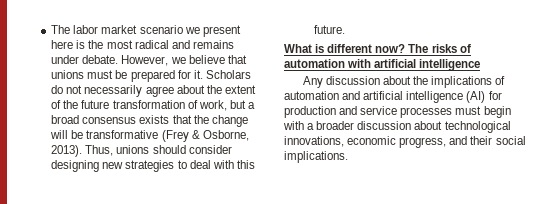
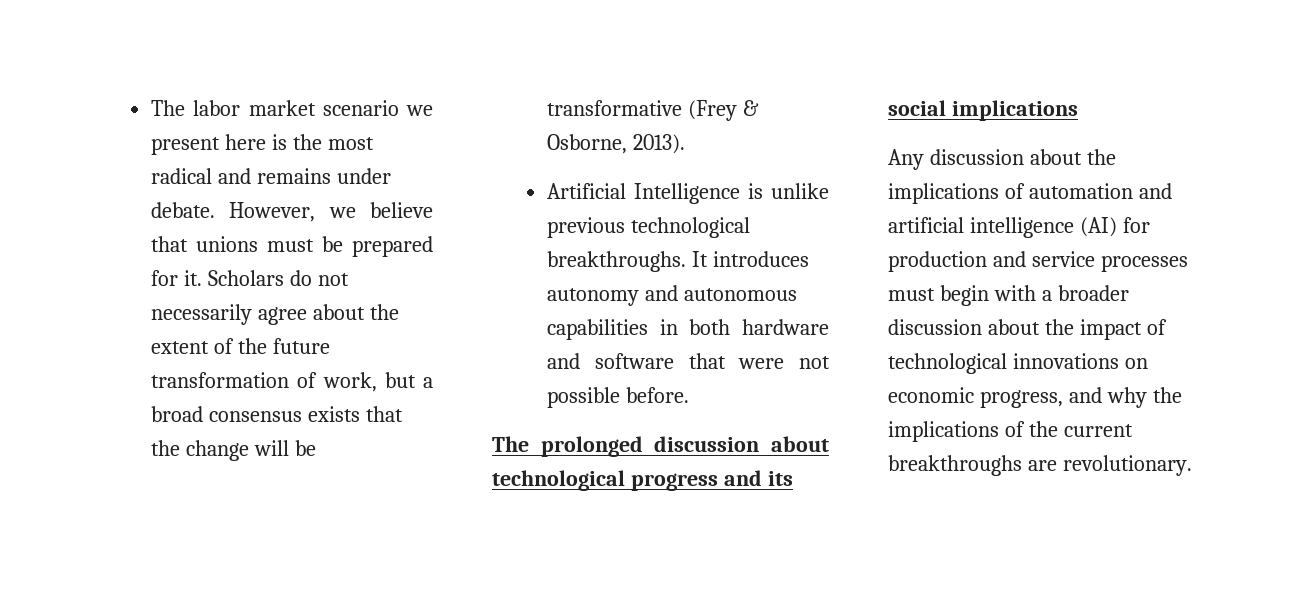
[85,145,232,156] [51,160,255,172] [314,25,346,34] [284,44,471,53] [284,59,481,71] Thus, unions should consider designing new strategies to deal with this future. // What is different now? The risks of automation with artificial intelligence -> [547,183,829,204] [547,217,751,238] [547,251,810,272] [547,285,798,306] [547,319,829,340] [547,353,830,369] [547,387,690,408] [492,436,829,457] [492,470,793,491] [888,100,1078,121] // Artificial Intelligence is unlike previous technological breakthroughs. It introduces autonomy and autonomous capabilities in both hardware and software that were not possible before. // The prolonged discussion about technological progress and its social implications
[444,121,511,133] [284,136,526,148] [284,151,348,163] technological innovations, economic progress, and their social implications. -> [1044,319,1167,340] [888,353,1148,374] [888,387,1182,408] [888,421,1133,442] [888,455,1192,476] the impact of technological innovations on economic progress, and why the implications of the current breakthroughs are revolutionary.

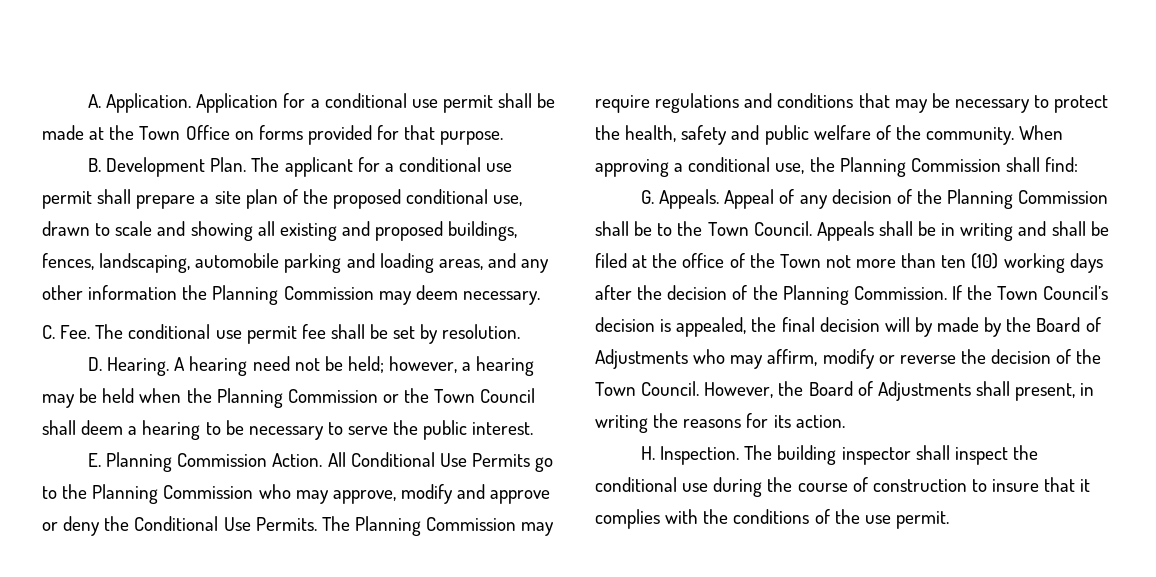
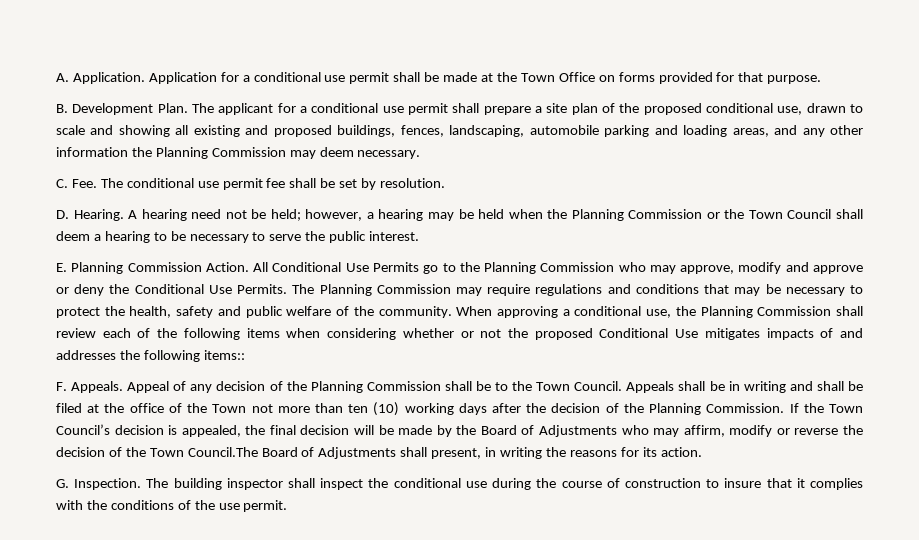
[1045,157,1079,172] [641,190,655,204] find: // G. -> [56,328,863,340] [56,350,245,362] [56,382,67,391] review each of the following items when considering whether or not the proposed Conditional Use mitigates impacts of and addresses the following items:: // F.
[914,317,933,337] by -> [378,425,394,435] be
[641,381,804,398] Council. However, the -> [187,447,258,457] Council.The
[641,446,656,460] H. -> [56,479,69,488] G.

——————

-- What to work on --
From the first line of the records down through the line containing "[444,121,511,133] [284,136,526,148] [284,151,348,163]", transcribe exactly those lines and no others, both ends kept, pictures dropped.

-- Answer box --
[85,145,232,156] [51,160,255,172] [314,25,346,34] [284,44,471,53] [284,59,481,71] Thus, unions should consider designing new strategies to deal with this future. // What is different now? The risks of automation with artificial intelligence -> [547,183,829,204] [547,217,751,238] [547,251,810,272] [547,285,798,306] [547,319,829,340] [547,353,830,369] [547,387,690,408] [492,436,829,457] [492,470,793,491] [888,100,1078,121] // Artificial Intelligence is unlike previous technological breakthroughs. It introduces autonomy and autonomous capabilities in both hardware and software that were not possible before. // The prolonged discussion about technological progress and its social implications
[444,121,511,133] [284,136,526,148] [284,151,348,163] technological innovations, economic progress, and their social implications. -> [1044,319,1167,340] [888,353,1148,374] [888,387,1182,408] [888,421,1133,442] [888,455,1192,476] the impact of technological innovations on economic progress, and why the implications of the current breakthroughs are revolutionary.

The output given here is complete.